As I was sitting in Newark airport last week, about an hour before my plane took off for Cologne, I sat for a moment and slowly scanned the space, moving my eyes from left to right, not looking for anything in particular, but noting how effortless it was to comprehend everything within my field of vision; the signs above the restrooms, the advertisements, the informational placards, arrival and departure schedules, everything. There was no writing or announcement of any kind in that section of the terminal that I didn’t fully comprehend and while looking around I realized that in a matter of a few hours all this would change and I would be back in a situation where I half-understood what people were saying and half-understood the signs in the airport and the announcements over the public address system. Take for example a sign that reads, “It is forbidden to carry containers holding liquids in amounts exceeding five ounces on this aircraft.” I could look at that sign, if it were written in German, and for all I know think I was about to embark on a flight during which I might be subjected to some sort of embarrassing fluid cleansing experience.

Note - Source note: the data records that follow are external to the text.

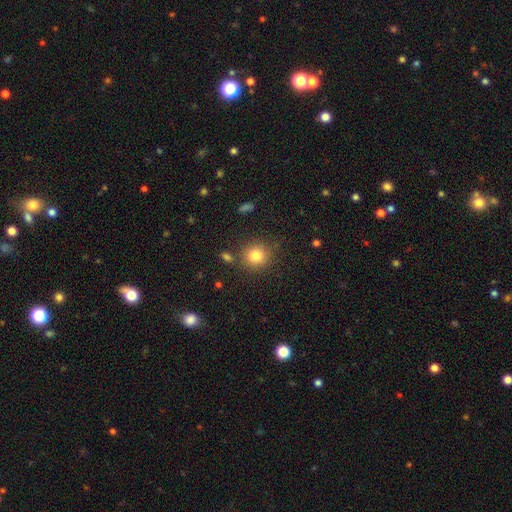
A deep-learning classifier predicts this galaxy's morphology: Smooth or featured?
  - smooth: 82% *
  - star or artifact: 11%
  - featured or disk: 7%
How rounded?
  - round: 87% *
  - in between: 12%
  - cigar-shaped: 1%
Merging?
  - none: 83% *
  - minor disturbance: 9%
  - merger: 5%
  - major disturbance: 3%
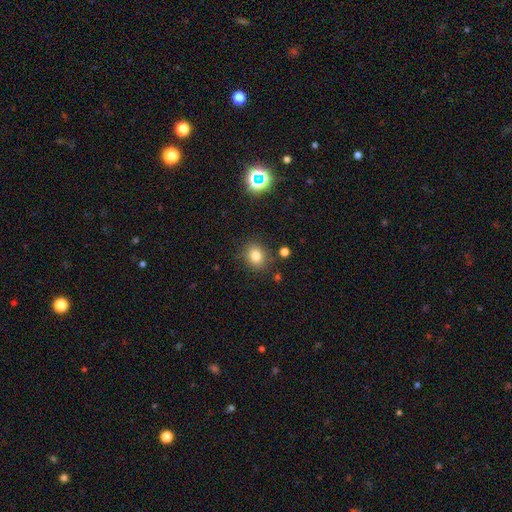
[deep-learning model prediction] smooth_or_featured: smooth (p=0.79) [alt: star or artifact p=0.14]
how_rounded: round (p=0.67) [alt: in between p=0.32]
merging: none (p=0.82) [alt: minor disturbance p=0.11]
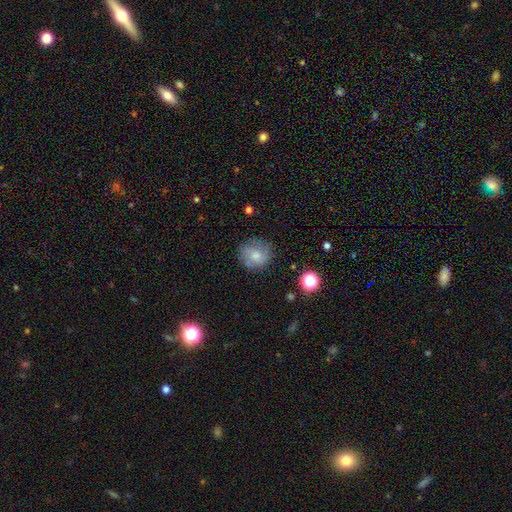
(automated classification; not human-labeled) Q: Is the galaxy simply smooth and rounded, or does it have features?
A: smooth — 69%.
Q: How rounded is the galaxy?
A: round — 85%.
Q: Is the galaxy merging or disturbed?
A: none — 71%.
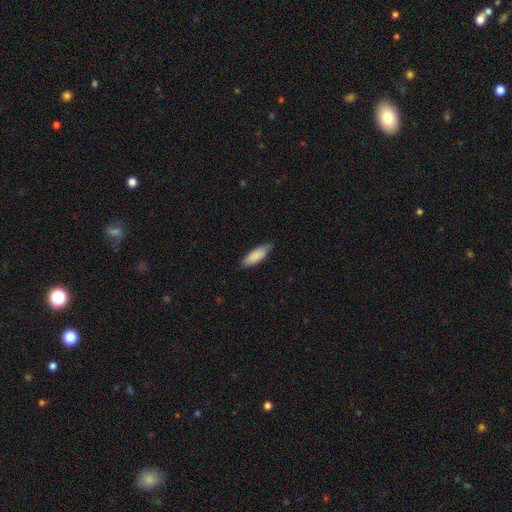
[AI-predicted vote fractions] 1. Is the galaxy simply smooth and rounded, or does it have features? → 85% smooth, 9% featured or disk, 6% star or artifact.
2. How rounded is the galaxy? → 62% in between, 36% cigar-shaped, 1% round.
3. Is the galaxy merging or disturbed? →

Learning German isn’t as easy as falling off a log, in fact it’s more like hauling a log up a steep hill only to loose my grip just as I reach the crest and having to start the whole process over from the bottom. I suppose my only choice is to take the advice of one of the great philosophers, who (to absurdly paraphrase) when describing a similar predicament, advised that the rational course of action was to accept the futility of the endeavor and just enjoy the process.

13 Comments:

Anonymous Anonymous said...

Language ability comes in waves (at least it always does for me). When I was living in Germany and struggling with German, I'd have some days where I'd have long (ie, 2-minute), intense conversations in the language, and some days where I couldn't manage to string two words together. You're bound to have a good day one of these days - Viel Glück!

7:51 AM  
Blogger Ruby said...

Hi, I'm new on your blog and it's the second post I'm reading about your difficulties learning German... it is indeed not the easiest language to learn. Hey, I'm a German teacher,we could meet up for a drink and you could show me what you've been learing since you've started your German class, maybe I could try and help where I can. Funny, but we might have seen each other a few weeks ago at the airport... I'm always assigned to Continental Airlines...

11:39 AM  
Blogger Cathy said...

Richard;
The very best way to learn( in my humble opinion) is not in the structured, workbook style, but in the conversational way of simply listening to someone say simple things and return a comment in a very basic way. This is how I learned. I found that it took about two months of this kind of complete immersion (but then again, I was 16!). My Oma learned how to spaek English by reading comic books, so maybe that's another tool, or children's books...do you read to HH in German?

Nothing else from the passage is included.